Okay, I think I have arrived at all the answer to the questions thrown my way. However, how do I explain what is happening “graphically”, where the services are charging same rate?
: Your company must use a transportation service to shuttle their corporate partners from the airport for a quarterly meeting. Crespo Transportation Service charges $32 initially plus $8 per mile for every mile traveled. Siera Transportation Service charges $24 initially plus $10 per mile for every mile traveled.
Write an equation in two variables (x & y) that illustrates the costs for the Crespo Transportation Service.
y=32+8x
Write an equation in two variables (x & y) that illustrates the costs for the Siera Transportation Service.
y=24+10x
If the trip is 3 miles, how much does each one charge?
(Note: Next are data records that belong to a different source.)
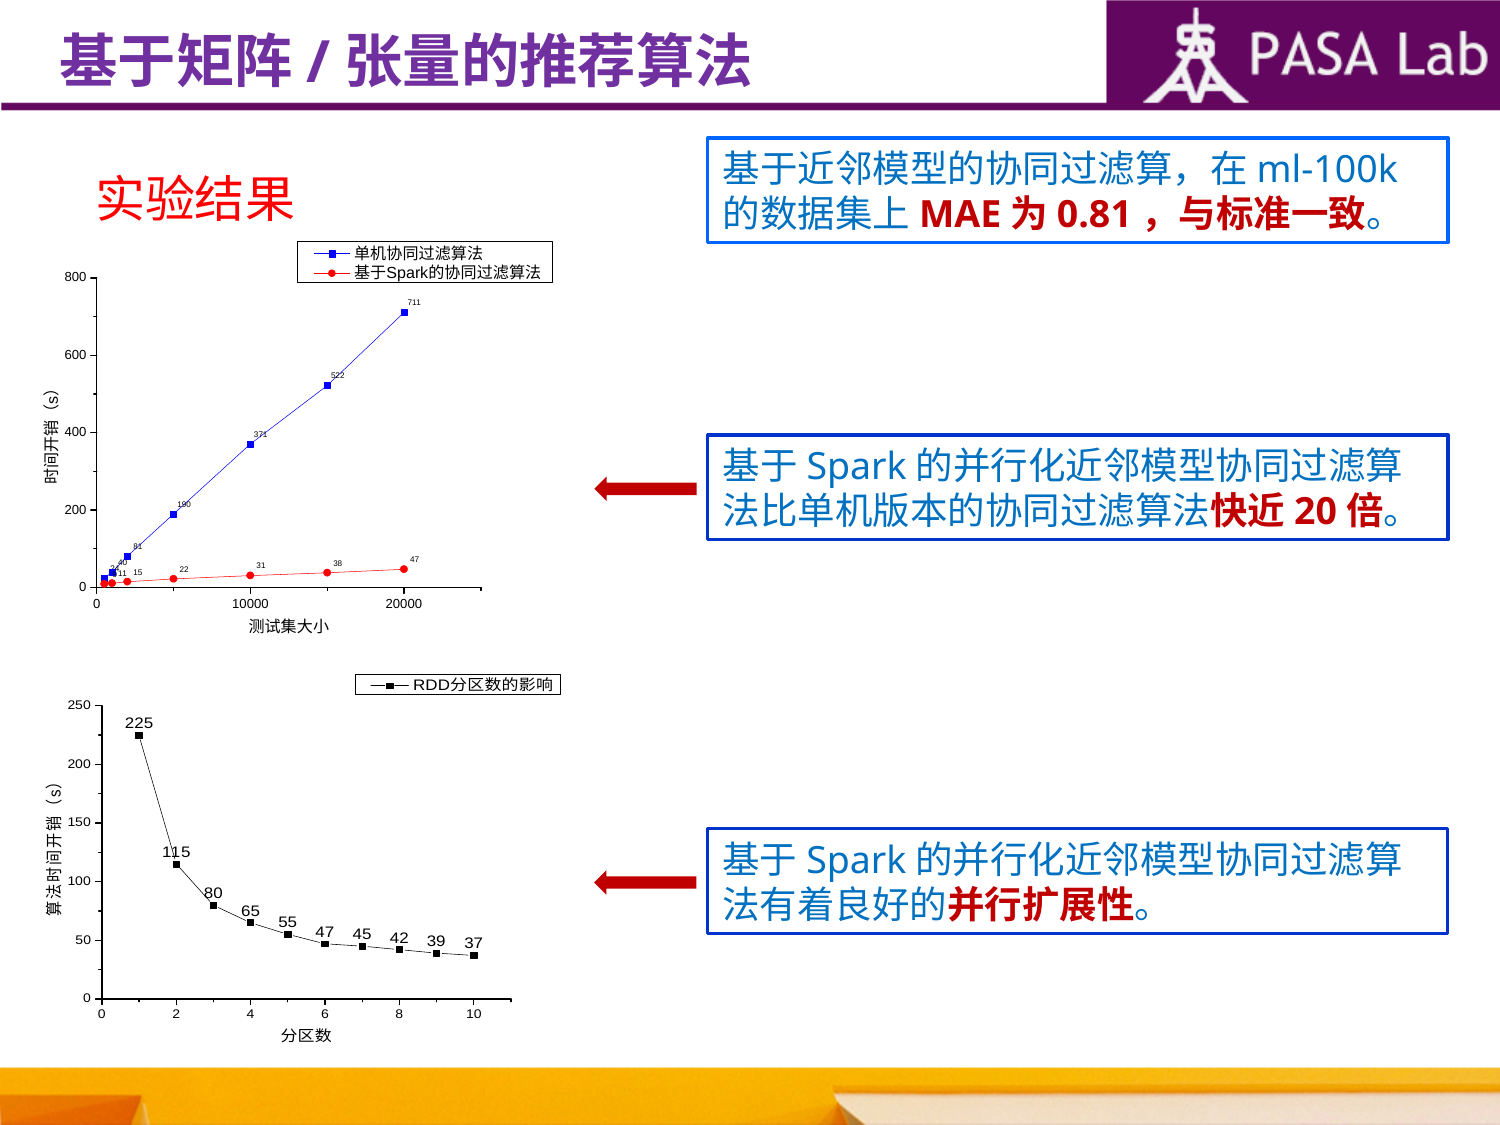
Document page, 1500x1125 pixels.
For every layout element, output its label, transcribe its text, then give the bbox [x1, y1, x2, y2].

text_box [592, 473, 698, 504]
text_box 基于Spark的并行化近邻模型协同过滤算法有着良好的并行扩展性。 [707, 828, 1448, 934]
text_box [595, 867, 698, 898]
picture [0, 0, 1500, 1125]
text_box 基于矩阵/张量的推荐算法 [45, 17, 1082, 102]
text_box 基于近邻模型的协同过滤算，在ml-100k的数据集上MAE为0.81，与标准一致。 [707, 137, 1449, 243]
text_box 基于Spark的并行化近邻模型协同过滤算法比单机版本的协同过滤算法快近20倍。 [707, 434, 1449, 540]
text_box 实验结果 [80, 129, 1399, 235]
If the trip is 6 miles, how much does each one charge? Explain
If the trip is 3 miles then Crespo transportation services would charge $56
y=32+8x
y=32+8(3)
y=32+24
y=56
For Siera transportation service if the trip is 3 miles then the total charge would be $54
y=24+10x
y=24+10(3)
y=24+30
y=54
If the trip is 6 miles then Crespo transportation would charge $80.00
y=32+8(6)
y=32+48
y=80
If the trip was 6 miles then siera transportation would charge 84
y=24+10(6)
y=24+60
y=84
l) At what mileage are both services charging the same rate? Explain.
For the last part:
set the two y values equal
24 + 10x = 32 + 8x
2x = 8
x = 4
Explanation:
I will solve for x by subtracting
8x from each side and by
subtracting 24 from each side to arrive at the solution.
8x+32=10x+24
8x-8x+32=10x-8x+24
32=2x+24
32-24=2x+24-24
8=2x
x=4
Check if x = 4
Checking the first equation:
y = 32 + 8(4) = 64
Checking the second equation:
y = 24 + 10(4) = 64
Both solutions check.
Therefore, the mileage that both are charging the same rate is 4 miles.
How do I explain what is happening graphically where the services are charging the same rate? is this answer correct?
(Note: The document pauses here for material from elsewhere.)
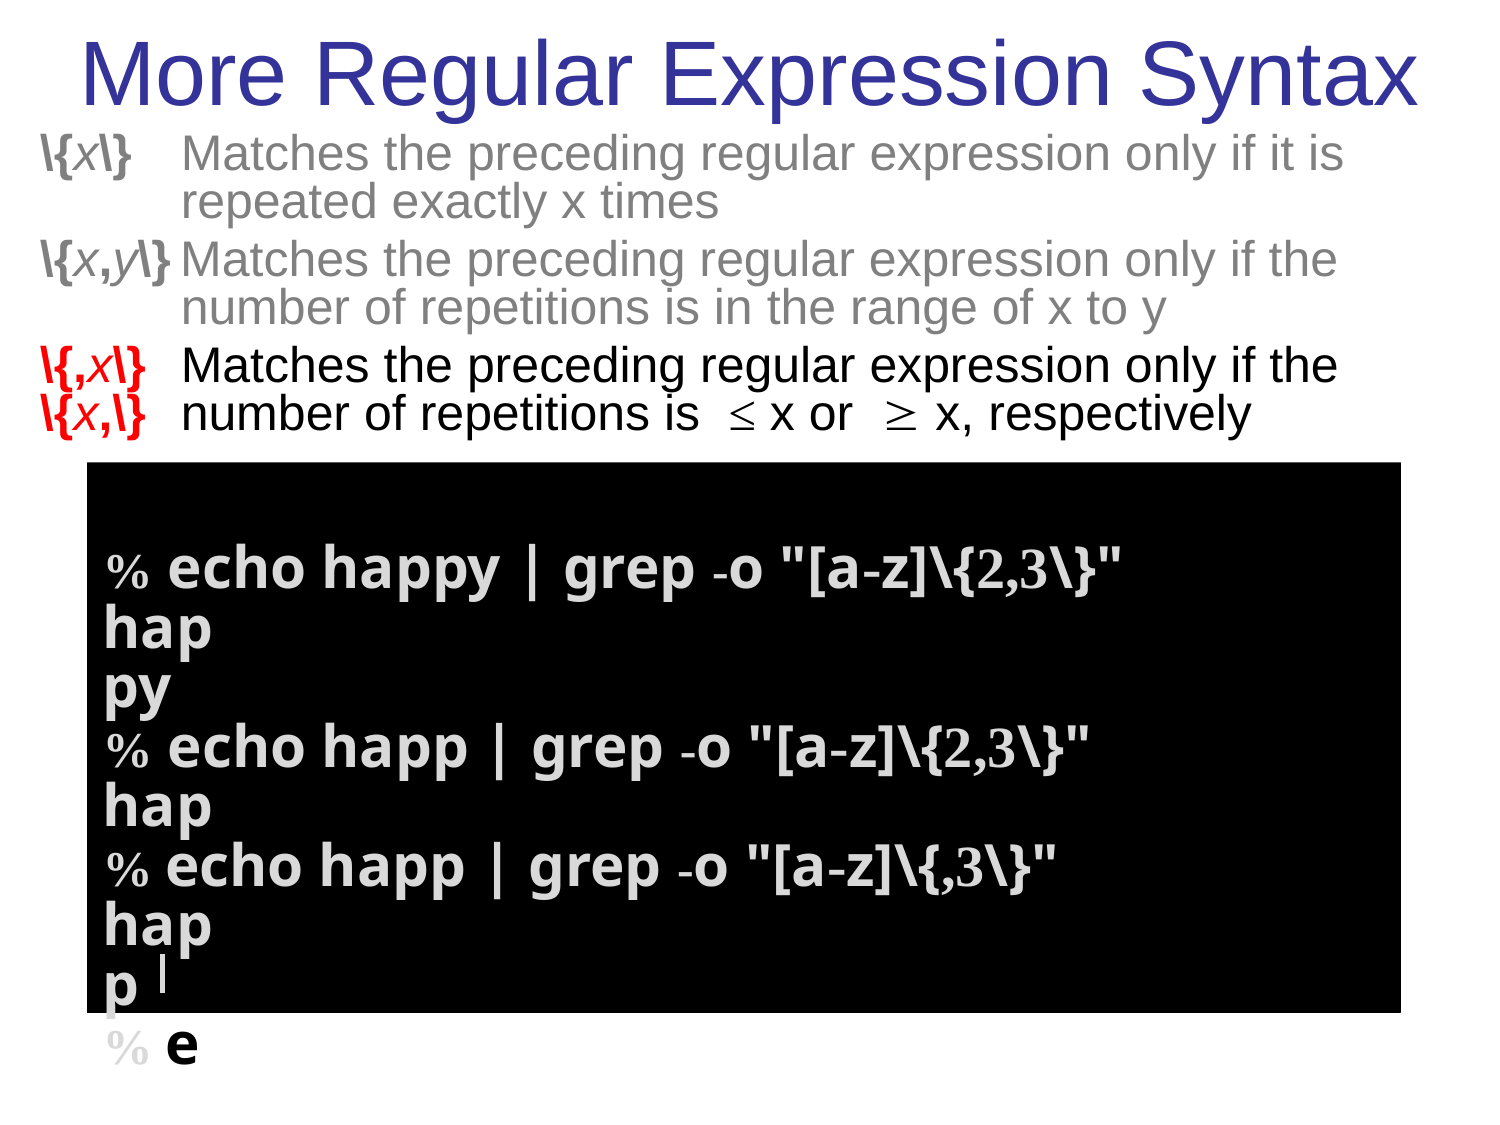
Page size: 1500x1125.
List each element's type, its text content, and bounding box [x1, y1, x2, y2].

text_box % echo happy | grep --color "[a-z]\{2,3\}" h % echo happy | grep -o "[a-z]\{2,3\}" hap py % echo happ | grep -o "[a-z]\{2,3\}" hap % echo happ | grep -o "[a-z]\{,3\}" hap p % e [87, 463, 1400, 1013]
list \{x\} Matches the preceding regular expression only if it is repeated exactly x times \{x,y\} Matches the preceding regular expression only if the number of repetitions is in the range of x to y \{,x\} Matches the preceding regular expression only if the \{x,\} number of repetitions is ≤ x or  x, respectively [24, 124, 1476, 463]
title More Regular Expression Syntax [62, 0, 1438, 138]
Graphically, where the services are charging the same rate, the graphs will intersect. A solution of a system of equations in two variables is an ordered pair that makes both equations true. All points will give a solution, but where the services are charging the same rate, the common points give the common solution. The systems are consistent and the equations are independent.
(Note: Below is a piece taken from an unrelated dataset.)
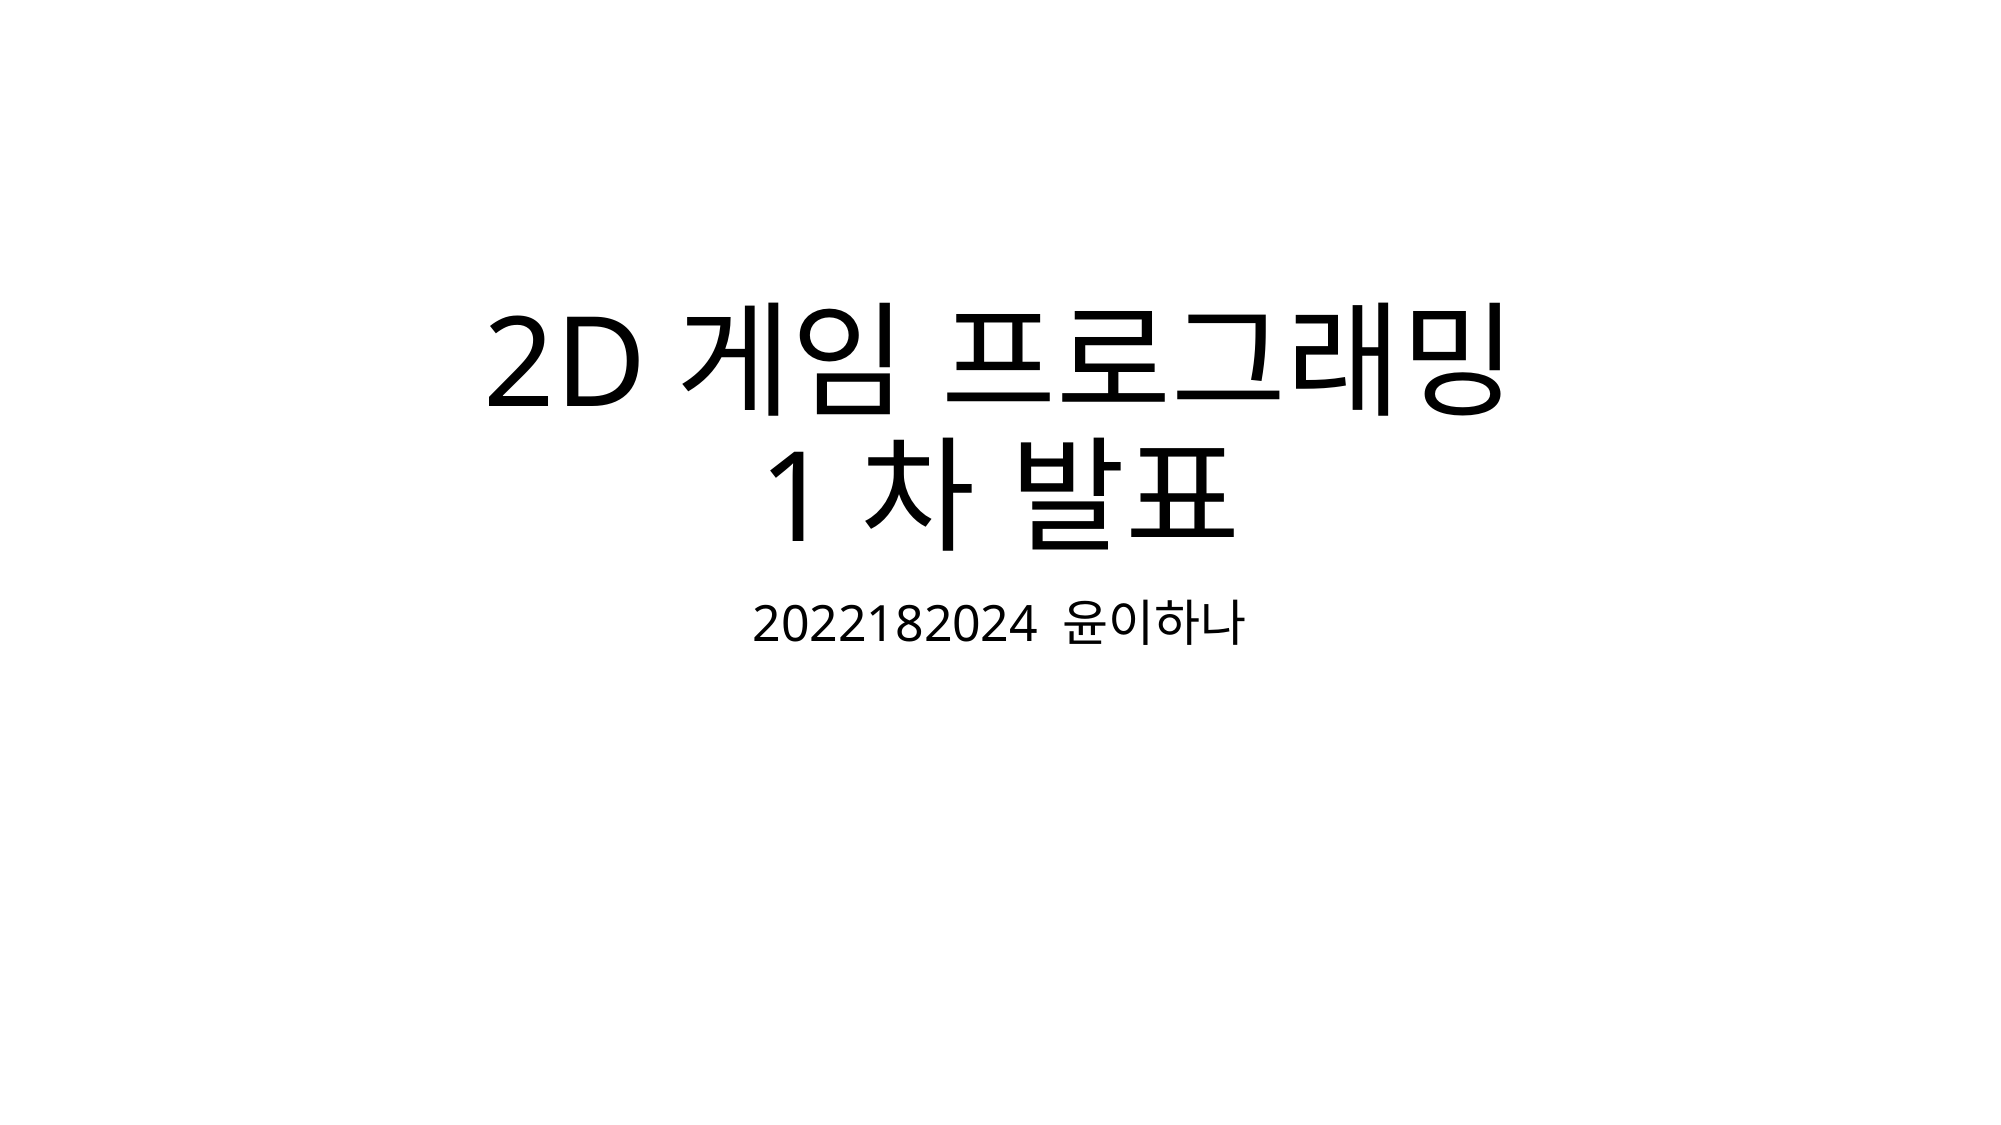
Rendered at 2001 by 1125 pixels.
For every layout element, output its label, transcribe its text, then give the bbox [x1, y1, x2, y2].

title 2D게임 프로그래밍 1차 발표 [249, 184, 1750, 576]
subtitle 2022182024 윤이하나 [249, 590, 1750, 863]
To explain what is happening graphically, you can plot the two equations on a coordinate plane. The y-axis represents the total cost and the x-axis represents the number of miles traveled.
For the Crespo Transportation Service equation, y = 32 + 8x, you can plot points on the graph by choosing different values for x and then calculating the corresponding values for y. For example, if x = 0, y = 32, so the point (0, 32) represents the initial cost of $32. If x = 1, y = 40, so the point (1, 40) represents the cost of traveling 1 mile. If you continue this process and connect the points, you will get a straight line.
Similarly, for the Siera Transportation Service equation, y = 24 + 10x, you can plot points and connect them to get another straight line.
The point where the lines intersect represents the mileage at which both services are charging the same rate. In this case, we found that the mileage is 4 miles. You can mark this point on the graph and conclude that at 4 miles, both services are charging the same rate.
So, in summary, graphically, the two equations represent two lines on a coordinate plane. The point where these lines intersect represents the mileage at which both services are charging the same rate.